Keine Impfungen in Apotheken

Als Lehre aus der Corona-Pandemie fordert der Deutsche Ärztetag die Einführung eines bundesweiten zentralen Impfregisters. Mit dem Register sollen sowohl valide Daten über die Impfquote ermittelt als auch Erkenntnisse über die Sicherheit und Wirksamkeit von Impfstoffen gewonnen werden. In einem weiteren Beschluss spricht sich der Ärztetag klar gegen Impfungen in Apotheken aus. Mögliche Komplikationen müssten beherrscht werden.

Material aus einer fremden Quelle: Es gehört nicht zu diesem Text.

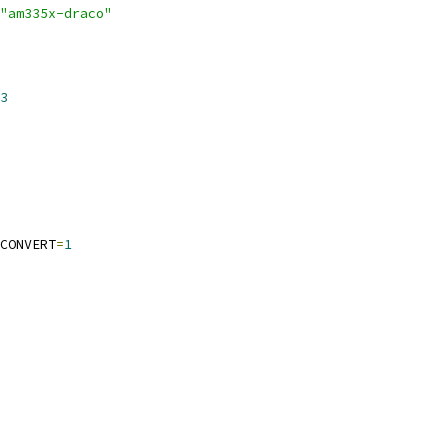
"am335x-draco"
3
CONVERT
=
1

Auch weitere Kenntnisse über die Impfungen, zum Beispiel bei Schwangeren oder chronisch Erkrankten, und die unterschiedlichen Formen von Autoimmunerkrankungen setzten eine entsprechende ärztliche Aus-, Weiter- und Fortbildung voraus. "Diese Kenntnisse können nicht im Rahmen ärztlicher Schulungen vermittelt werden", so der Ärztetag.

Praxen entlasten

Der Ärztetag fordert eine generelle Entbudgetierung in der ambulanten Versorgung und sofortige Umsetzung der Entbudgetierung im hausärztlichen Bereich.

Krankenkassen sollen bei unbegründeten Wirtschaftlichkeitsprüfungen oder Abrechnungsprüfungen eine pauschale Aufwandsentschädigung von 300 Euro je Fall zahlen.